« Smilf » : la sexy maman s’essouffle
« Smilf » : la sexy maman s’essouffle
Par Renaud Machart
La créatrice, réalisatrice et actrice nord-américaine Frankie Shaw poursuit, avec la deuxième saison de « SMILF », le portrait d’une jeune mère bostonienne aux abois.
A ceux qui n’auraient pas fait sa connaissance au cours de la saison 1 de SMILF, diffusée il y a un an par Canal + séries -, rappelons que Bridgette est toujours cette ado attardée à côté de la plaque et au bord de la crise de nerfs, qui, le matin, enfile un maillot et un short de football sans passer nécessairement sous la douche. Avant de grignoter quelques corn flakes tombés sur la moquette sale à côté de la caisse d’un lapin dont la litière déborde.
Il faut parfois avoir l’estomac bien accroché pour suivre les aventures de cette créature immature, brouillonne, voleuse, injuste, raisonnneuse à l’occasion, qui a l’art suprême de se mettre des bâtons dans les roues et de ruiner à peu près tout ce qui s’offre à elle de manière positive.
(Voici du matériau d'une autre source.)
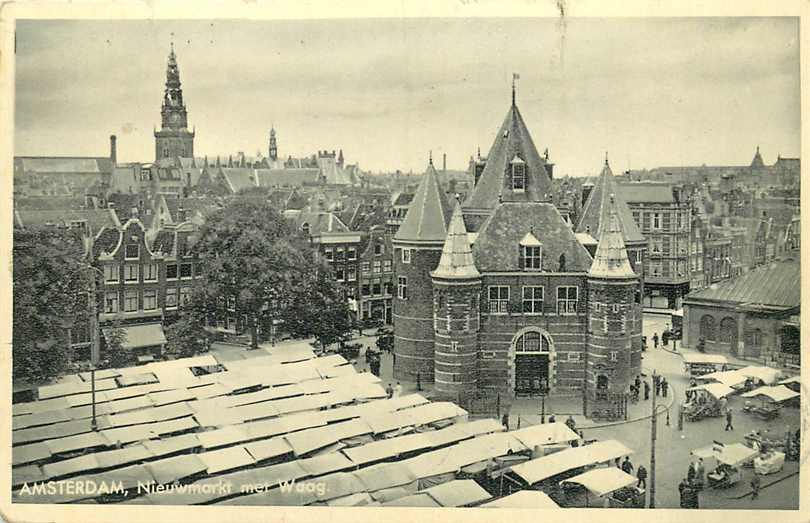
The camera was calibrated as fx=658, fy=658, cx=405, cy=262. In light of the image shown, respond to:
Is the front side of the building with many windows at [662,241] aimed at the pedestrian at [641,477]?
yes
On avait été intrigué par le portrait que fait Frankie Shaw (interprète de Bridgette, créatrice et réalisatrice d’une partie des épisodes de SMILF) de cette mère désenparée et boulimique (qui reçoit ses amants dans le lit où son jeune fils dort également) mais qui a pour chance d’être épaulée par sa propre mère, grande gueule et grand cœur, jouée par la formidable Rosie O’Donnell.
Mais, après avoir visionné les cinq premiers épisodes de la saison 2, on se lasse un peu de ce personnage pour lequel on ne parvient plus à éprouver la moindre empathie. Et il semblerait que Frankie Shaw ait elle-même ressenti la chose car elle semble vouloir ouvrir largement cette nouvelle saison à de nouveaux personnages, quitte même à faire disparaître Bridgette le temps d’un épisode entier.
On aura noté de gros clins-d’œil citatifs (au film In The Mood for Love, de Wong Kar-Wai, entre autres) et regretté l’abus de scènes oniriques, dont les vertus poétiques et révélatrices sont ruinées par de trop grosses ficelles. Le cinquième épisode nous ramène cinq ans en arrière (au moment de la grossesse de Bridgette) et semble indiquer que SMILF emprunte aussi, comme tant d’autres séries, le cheminement temporel rétrospectif et tente de remplir les trous laissés par le récit de la saison 1 en explicitant ce qui aurait peut-être dû rester subtilement énigmatique.
Des séquences dans l’actualité
En fin de saison 1, dans la mouvance #MeToo, Frankie Shaw avait, de manière assez injuste et désagréable, évoqué la situation de Woody Allen, accusé d’attouchements par sa fille adoptive Dylan Farrow (mais non poursuivi faute de preuves après enquête) ; cette saison, au cours d’une scène onirico-sexuelle, elle montre un personnage qui porte le masque de Harvey Weinstein, dont les actes de harcèlement sexuel présumés ont fait l’objet de multiples plaintes.
Entretremps, Frankie Shaw s’est trouvée elle-même accusée de harcèlement par l’actrice Samara Weaving, mise en position inconfortable pendant le tournage d’une scène de sexe. Il lui a été également reproché d’assembler des équipes d’écriture en fonction de leur couleur de peau. Ainsi que l’a rapporté le Hollywood Reporter, Rosie O’Donnell s’est aussi plainte d’un « tournage chaotique ».
Afin de ne pas trop perturber le lancement de la saison 2 de SMILF (acronyme qui, on le verra, ne signifie plus seulement « Single Mum I’d Like to Fuck » , c’est à dire, « mère célibataire bonne à baiser »), Frankie Shaw a fait publiquement amende honorable et Rosie O’Donnell sifflé la fin des hostilités et le retour de la récréation.
SMILF, série créée par Frankie Shaw. Avec Frankie Shaw, Rosie O’Donnell, Miguel Gomez, Samara Weaving, Connie Britton (EU, 2019, 8 × 30 min).